From the Guidelines
The treatment for cervical artery dissection should involve antiplatelet therapy, as it has been shown to be equally effective as anticoagulation in preventing stroke and other complications, according to the most recent guidelines. When considering the management of cervical artery dissection, several key points must be taken into account to minimize morbidity, mortality, and improve quality of life.
- The use of antiplatelet agents such as aspirin (81-325mg daily) or clopidogrel (75mg daily) is supported by recent evidence, including the CADISS trial, which found no significant difference in outcomes between antiplatelet and anticoagulant therapy 1.
- Anticoagulation with heparin followed by warfarin or direct oral anticoagulants like apixaban may also be considered, but the choice between antiplatelet and anticoagulant therapy should be individualized based on patient-specific factors, such as the presence of contraindications to anticoagulation or a high risk of bleeding 1.
- Treatment duration is typically 3-6 months, after which patients are usually transitioned to aspirin for long-term stroke prevention.
- Pain management with analgesics is important during the acute phase, and blood pressure control is essential, targeting levels below 140/90 mmHg.
- In rare cases with severe stenosis, expanding pseudoaneurysms, or failed medical therapy, endovascular stenting or surgical intervention may be necessary, although the evidence for these interventions is largely based on small series and expert opinion 1. The rationale for antiplatelet or anticoagulant therapy is to prevent thrombus formation at the dissection site, which could lead to embolism and stroke, and most cervical artery dissections heal spontaneously within 3-6 months with appropriate medical management.
From the Research
Treatment Options for Cervical Artery Dissection
The treatment for cervical artery dissection is a topic of ongoing debate, with two primary antithrombotic treatment options: antiplatelet agents and anticoagulants.
- Antiplatelet agents, such as aspirin, are often preferred due to their ease of use and lower cost 2.
- Anticoagulants, such as vitamin K antagonists, are also commonly used, although their use is not entirely evidence-based 3, 2, 4, 5.
Comparison of Treatment Options
Studies have compared the efficacy and safety of antiplatelet agents and anticoagulants in patients with cervical artery dissection.

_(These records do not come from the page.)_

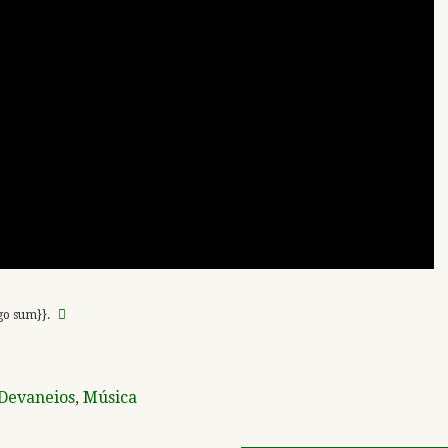
rgo sum}}.
Devaneios
,
Música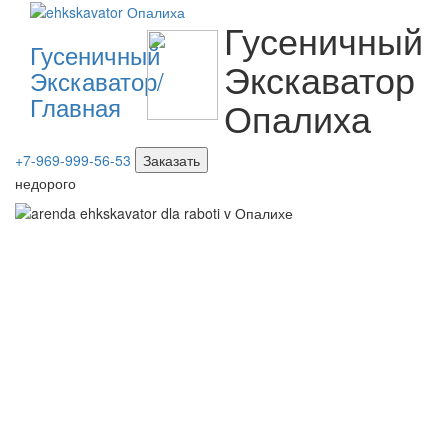
Гусеничный
Гусеничный
Экскаватор
Экскаватор/
Главная
Опалиха
+7-969-999-56-53
Заказать
недорого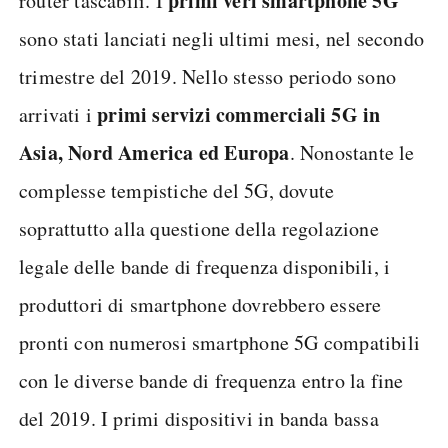
primi veri smartphone 5G
router tascabili. I
sono stati lanciati negli ultimi mesi, nel secondo
trimestre del 2019. Nello stesso periodo sono
primi servizi commerciali 5G in
arrivati i
Asia, Nord America ed Europa
. Nonostante le
complesse tempistiche del 5G, dovute
soprattutto alla questione della regolazione
legale delle bande di frequenza disponibili, i
produttori di smartphone dovrebbero essere
pronti con numerosi smartphone 5G compatibili
con le diverse bande di frequenza entro la fine
del 2019. I primi dispositivi in banda bassa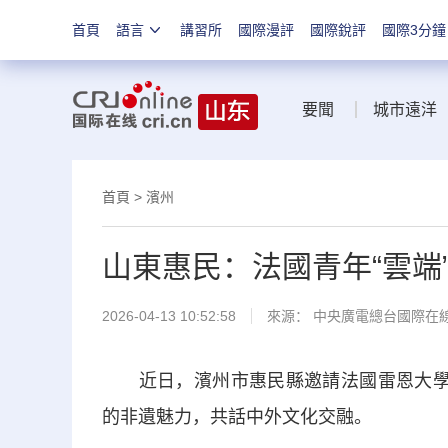
首頁
語言
講習所
國際漫評
國際銳評
國際3分鐘
要聞
城市遠洋
首頁
>
濱州
山東惠民：法國青年“雲端
2026-04-13 10:52:58
來源： 中央廣電總台國際在
近日，濱州市惠民縣邀請法國雷恩大學的
的非遺魅力，共話中外文化交融。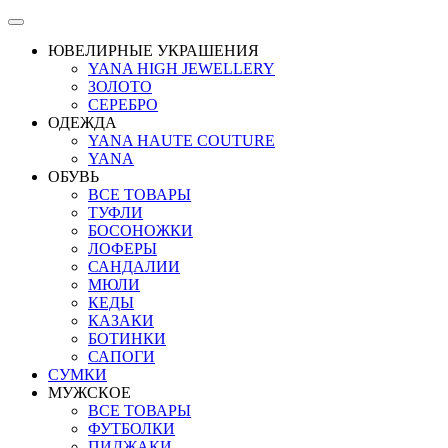
ЮВЕЛИРНЫЕ УКРАШЕНИЯ
YANA HIGH JEWELLERY
ЗОЛОТО
СЕРЕБРО
ОДЕЖДА
YANA HAUTE COUTURE
YANA
ОБУВЬ
ВСЕ ТОВАРЫ
ТУФЛИ
БОСОНОЖКИ
ЛОФЕРЫ
САНДАЛИИ
МЮЛИ
КЕДЫ
КАЗАКИ
БОТИНКИ
САПОГИ
СУМКИ
МУЖСКОЕ
ВСЕ ТОВАРЫ
ФУТБОЛКИ
ПИДЖАКИ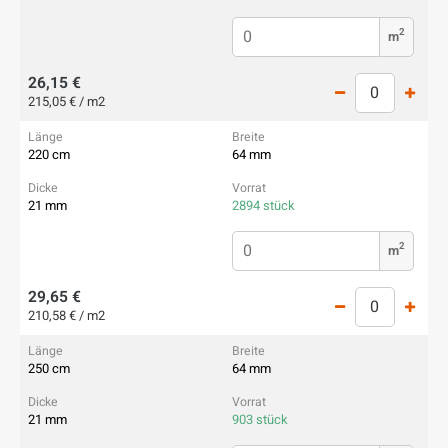
2
m
26,15 €
215,05 € / m2
220 cm
64 mm
21 mm
2894 stück
2
m
29,65 €
210,58 € / m2
250 cm
64 mm
21 mm
903 stück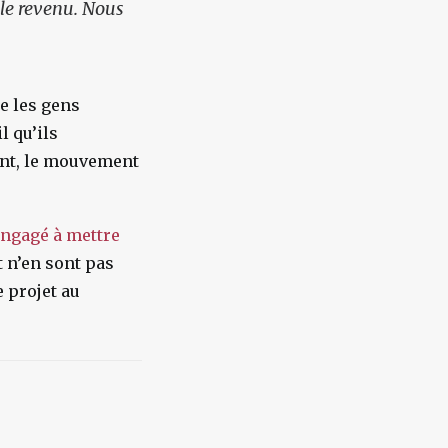
 le revenu. Nous
ue les gens
l qu’ils
ent, le mouvement
engagé à mettre
t n’en sont pas
 projet au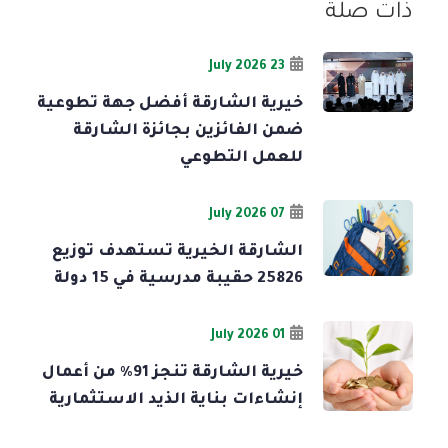
ذات صلة
23 July 2026
خيرية الشارقة أفضل جهة تطوعية
ضمن الفائزين بجائزة الشارقة
للعمل التطوعي
07 July 2026
الشارقة الخيرية تستهدف توزيع
25826 حقيبة مدرسية في 15 دولة
01 July 2026
خيرية الشارقة تنجز 91% من أعمال
إنشاءات بناية الذيد الاستثمارية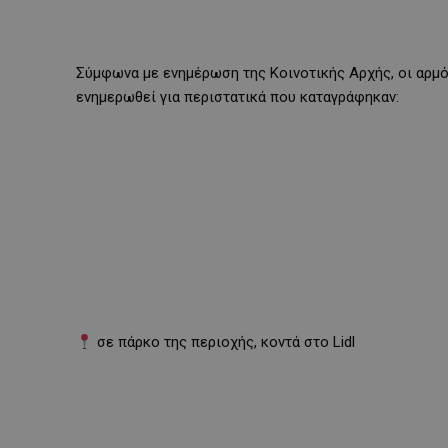
Σύμφωνα με ενημέρωση της Κοινοτικής Αρχής, οι αρμό
ενημερωθεί για περιστατικά που καταγράφηκαν:
σε πάρκο της περιοχής, κοντά στο Lidl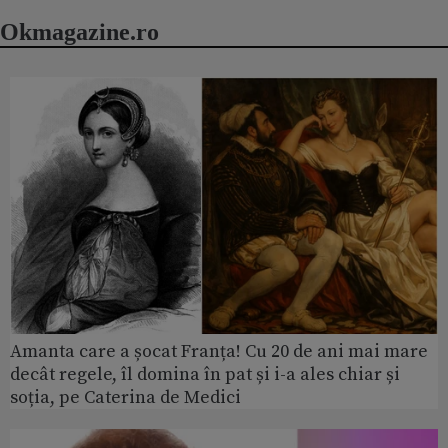
Okmagazine.ro
Amanta care a șocat Franța! Cu 20 de ani mai mare
decât regele, îl domina în pat și i-a ales chiar și
soția, pe Caterina de Medici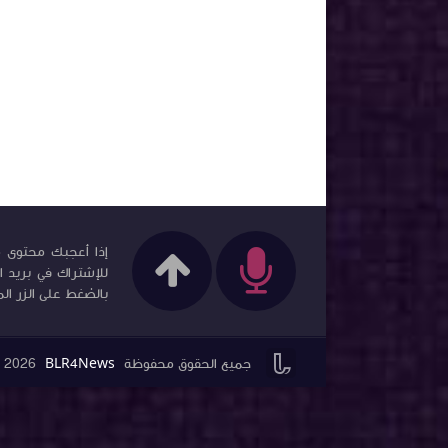
إذا أعجبك محتوى مد
للإشتراك في بريد ا
بالضغط على الزر الم


جميع الحقوق محفوظة
BLR4News
2026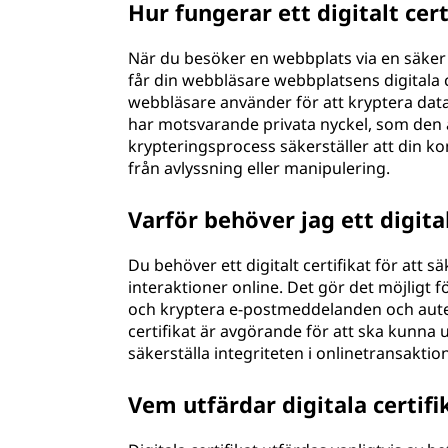
Hur fungerar ett digitalt cert
f
När du besöker en webbplats via en säker 
i
får din webbläsare webbplatsens digitala ce
webbläsare använder för att kryptera data
k
har motsvarande privata nyckel, som den 
krypteringsprocess säkerställer att din 
a
från avlyssning eller manipulering.
t
Varför behöver jag ett digital
?
Du behöver ett digitalt certifikat för att
interaktioner online. Det gör det möjligt f
och kryptera e-postmeddelanden och autenti
certifikat är avgörande för att ska kunna 
säkerställa integriteten i onlinetransaktion
Vem utfärdar digitala certifi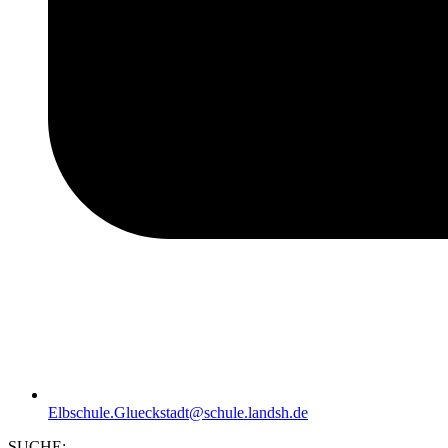
Elbschule.Glueckstadt@schule.landsh.de
SUCHE:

- The TREAT-CAD trial, a randomized controlled trial, compared aspirin to vitamin K antagonists in patients with symptomatic cervical artery dissection 3, 2.
- The results of the TREAT-CAD trial showed that aspirin was not non-inferior to vitamin K antagonists in preventing stroke, major hemorrhage, or death 2.
- A 6-month follow-up study of the TREAT-CAD trial found that outcomes between 3 and 6 months after randomization occurred rarely and were similar in both treatment groups, with exclusively hemorrhagic events 6.
Rationale and Design of Treatment Studies
The Cervical Artery Dissection in Stroke Study (CADISS) is a prospective multicenter randomized-controlled trial that aims to compare antiplatelet therapy to anticoagulation therapy in patients with acute carotid and vertebral artery dissection 4.
- The primary endpoint of the CADISS trial is ipsilateral stroke or death within 3 months from randomization.
- The trial also includes secondary endpoints, such as any transient ischemic attack or stroke, major bleeding, and presence of residual stenosis at 3 months.
Clinical Considerations
Clinical considerations, such as stroke severity, accompanying intracranial dissection, and concomitant diseases with increased bleeding risk, may influence the choice of antithrombotic treatment in patients with cervical artery dissection 5.
- Antiplatelet agents may be preferred in patients with severe stroke, accompanying intracranial dissection, or concomitant diseases with increased bleeding risk.
- Anticoagulants may be favored in patients with (pseudo)occlusion of the dissected artery, high intensity transient signals in transcranial ultrasound studies, or multiple ischemic events in the same circulation.